Now the entry to the Highlands is scarcely noticeable. No narrow pass cuts through the hills. You can waft through Atholl in twenty minutes, sweeping down from Birnam Hill and across the Tay where the broad flood plain of the river opens out, then north, up the great strath before climbing up to the winter-blizzard swept pass of Drumochter. Through the window of car, coach, or train, you will observe the tree-covered slopes, Pitlochry, Blair Atholl, the distant hill tops, and the rivers which originally carved out these valleys leaving their jagged edges to be ground smooth by the glaciers.

Travelling thus is almost virtual reality. You can see the land as you pass but you cannot feel its geography. The modern road runs on embankment above the flood-prone haughland, marches on stilts across hillsides, and spans gorges that generations died to defend. You cannot feel the wind which brushes over the high tops, perhaps picking up the chill of the late season snow. You miss the midge which can make memorable a dull late-summer evening. You may note an osprey over the river, and the magnificence of the Atholl Palace Hotel which you think Blair Castle until you pass the real thing a few miles further on, but you'll never know of the majesty of the great trees, the tumbling burns, the tranquil lochs and mountain summits from where Scotland lies at your feet, or the deer, the grouse, pine martins and the capercaillie that still lurk in the ancient pine woods. Nor will you understand the way each corner of this country was shaped by the hand of man.

Only the structure of the landscape remains as nature intended. When the glaciers receded, trees clothed the hillsides and the flat lands were marsh. Mankind arrived, creeping up the Tay. But the plain remained a swamp eventually threaded by a track that became a great highway into the Highlands. The thousands of men-at-arms and armoured knights of Edward I's army marched through to ravage the country after the execution of William Wallace. Edward III's soldiers passed this way on their way to Blair Castle. Four centuries later, Bonnie Prince Charlie's Highlanders came south on their triumphal march to Edinburgh.

To appreciate Atholl you need to get out of your car, not in a lay-by where you are buffeted by slipstreams, but somewhere - and there are plenty of such places - where you can find solitude. The ghosts of the past seem just on the edge of perception. The tree-clad hummock in an adjacent field may be an ancient tomb, a fairy's palace, a giant's castle, or an execution mound. The Scots pines on its summit may have been left because the plough could not touch them, or planted to mark the spot as one where drovers could overnight their cattle on the way to the markets of the south.
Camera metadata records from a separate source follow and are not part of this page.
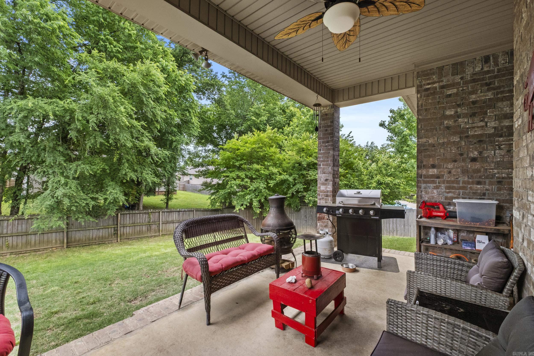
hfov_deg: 100.4
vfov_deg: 77.3
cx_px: 267
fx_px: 222
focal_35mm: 15
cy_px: 178
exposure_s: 1/50
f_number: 8
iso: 800
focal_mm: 10
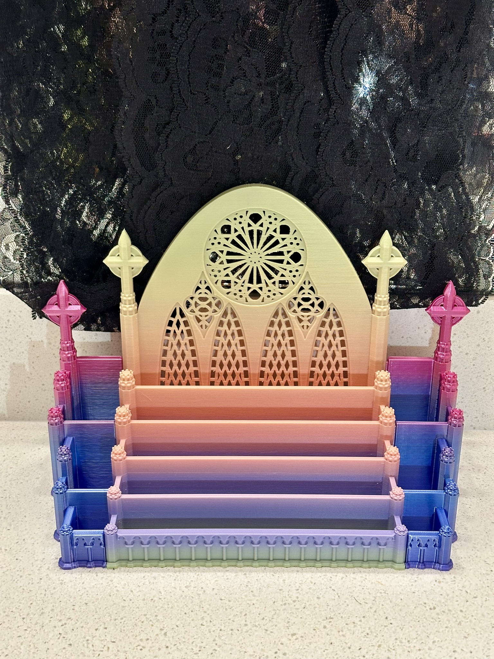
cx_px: 247
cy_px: 330
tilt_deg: -25.5
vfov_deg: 39.7
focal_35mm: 48
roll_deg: -0.8
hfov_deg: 30.3
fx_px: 913
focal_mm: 6.86
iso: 125
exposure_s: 1/60
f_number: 1.78
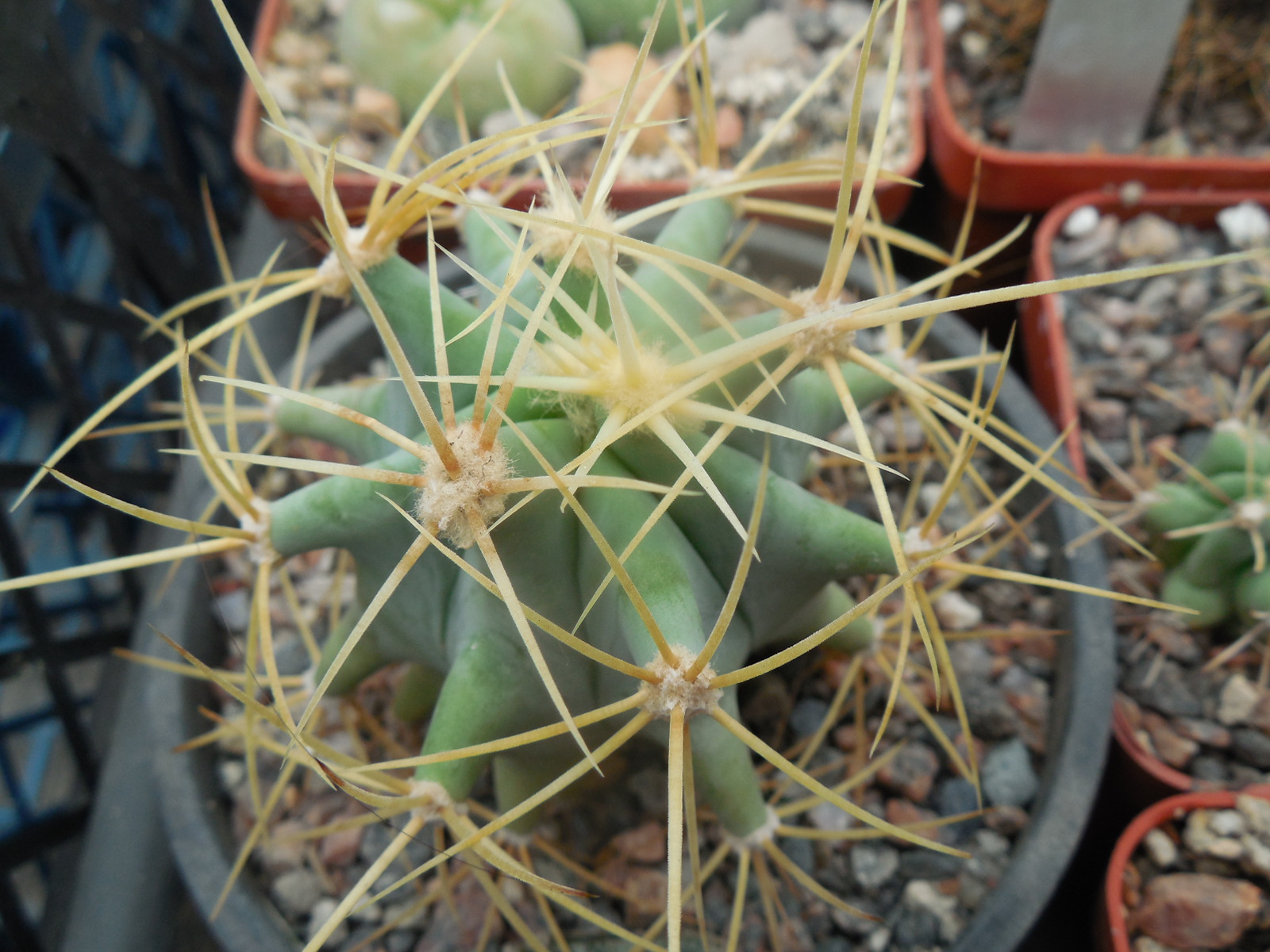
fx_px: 1137
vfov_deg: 45.4
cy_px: 476
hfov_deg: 58.4
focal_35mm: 31
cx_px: 635
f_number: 3.6
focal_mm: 5.6
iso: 125
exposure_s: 1/250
The anonymous boulder in a corner of a meadow may have been known to generations as the point where a MacGregor had his throat slit, or where a lass should go at dawn on midsummer day to sip the dew to ensure her fertility. This country has the harsh skeleton that nature decreed, but the forests and the moors are fashioned by mankind and enriched by layer upon layer of human experience, now mostly forgotten.